■ **Task goal**:
Reproduce every line of text in the following records without any changes, and leave the pictures out of your answer.

Collection entries:
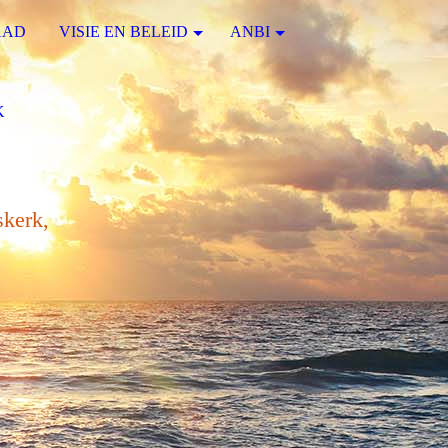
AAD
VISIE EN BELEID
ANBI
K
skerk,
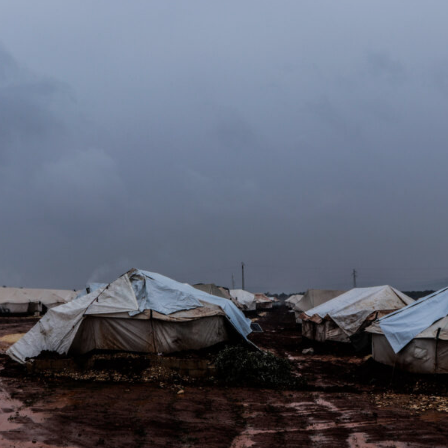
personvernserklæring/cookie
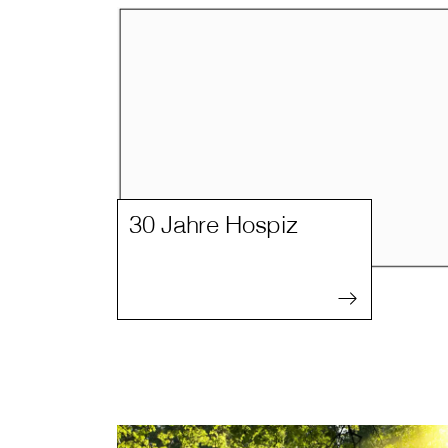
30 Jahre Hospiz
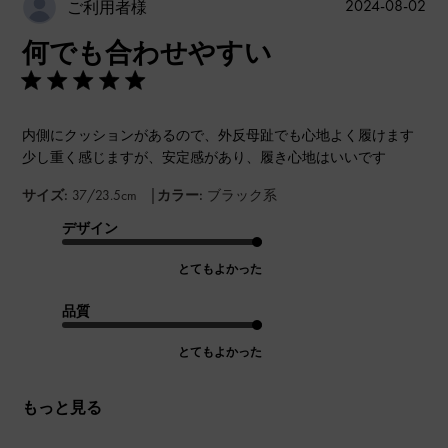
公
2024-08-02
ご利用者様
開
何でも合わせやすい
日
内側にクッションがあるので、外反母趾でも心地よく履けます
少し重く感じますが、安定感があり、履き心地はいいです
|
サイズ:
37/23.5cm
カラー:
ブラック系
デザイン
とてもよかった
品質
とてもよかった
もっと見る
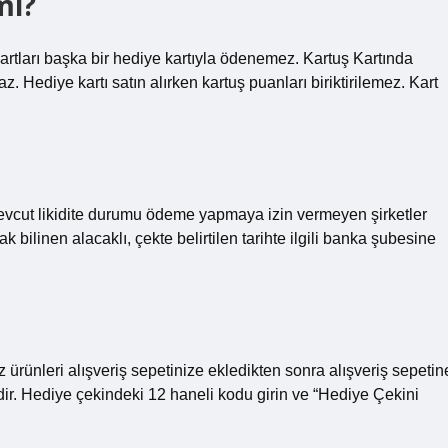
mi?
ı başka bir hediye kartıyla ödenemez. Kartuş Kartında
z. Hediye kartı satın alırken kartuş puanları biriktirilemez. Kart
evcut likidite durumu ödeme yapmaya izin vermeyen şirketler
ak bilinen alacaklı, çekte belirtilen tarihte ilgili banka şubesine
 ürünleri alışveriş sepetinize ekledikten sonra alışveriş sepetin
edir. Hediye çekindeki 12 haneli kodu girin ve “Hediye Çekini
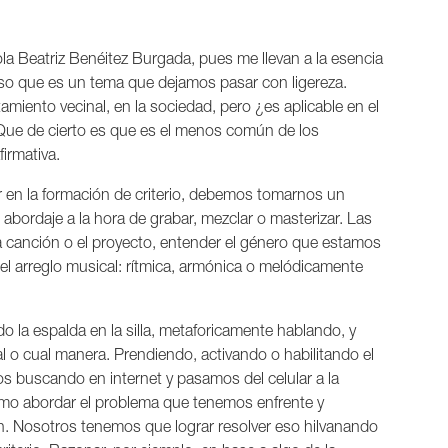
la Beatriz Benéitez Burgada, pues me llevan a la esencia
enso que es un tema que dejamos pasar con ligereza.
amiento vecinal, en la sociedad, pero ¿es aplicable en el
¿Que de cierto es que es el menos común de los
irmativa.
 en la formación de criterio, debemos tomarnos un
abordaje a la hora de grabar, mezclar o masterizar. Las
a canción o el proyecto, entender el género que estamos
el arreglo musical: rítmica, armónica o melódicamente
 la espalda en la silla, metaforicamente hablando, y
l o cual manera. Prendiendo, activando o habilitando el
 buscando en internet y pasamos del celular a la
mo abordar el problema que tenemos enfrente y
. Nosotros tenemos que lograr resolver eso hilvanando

■ **Result**:
AAD
VISIE EN BELEID
ANBI
K
skerk,
personvernserklæring/cookie
30 Jahre Hospiz
公
2024-08-02
ご利用者様
開
何でも合わせやすい
日
内側にクッションがあるので、外反母趾でも心地よく履けます
少し重く感じますが、安定感があり、履き心地はいいです
|
サイズ:
37/23.5cm
カラー:
ブラック系
デザイン
とてもよかった
品質
とてもよかった
もっと見る
mi?
ı başka bir hediye kartıyla ödenemez. Kartuş Kartında
z. Hediye kartı satın alırken kartuş puanları biriktirilemez. Kart
evcut likidite durumu ödeme yapmaya izin vermeyen şirketler
ak bilinen alacaklı, çekte belirtilen tarihte ilgili banka şubesine
 ürünleri alışveriş sepetinize ekledikten sonra alışveriş sepetin
edir. Hediye çekindeki 12 haneli kodu girin ve “Hediye Çekini
la Beatriz Benéitez Burgada, pues me llevan a la esencia
enso que es un tema que dejamos pasar con ligereza.
amiento vecinal, en la sociedad, pero ¿es aplicable en el
¿Que de cierto es que es el menos común de los
irmativa.
 en la formación de criterio, debemos tomarnos un
abordaje a la hora de grabar, mezclar o masterizar. Las
a canción o el proyecto, entender el género que estamos
el arreglo musical: rítmica, armónica o melódicamente
 la espalda en la silla, metaforicamente hablando, y
l o cual manera. Prendiendo, activando o habilitando el
 buscando en internet y pasamos del celular a la
mo abordar el problema que tenemos enfrente y
. Nosotros tenemos que lograr resolver eso hilvanando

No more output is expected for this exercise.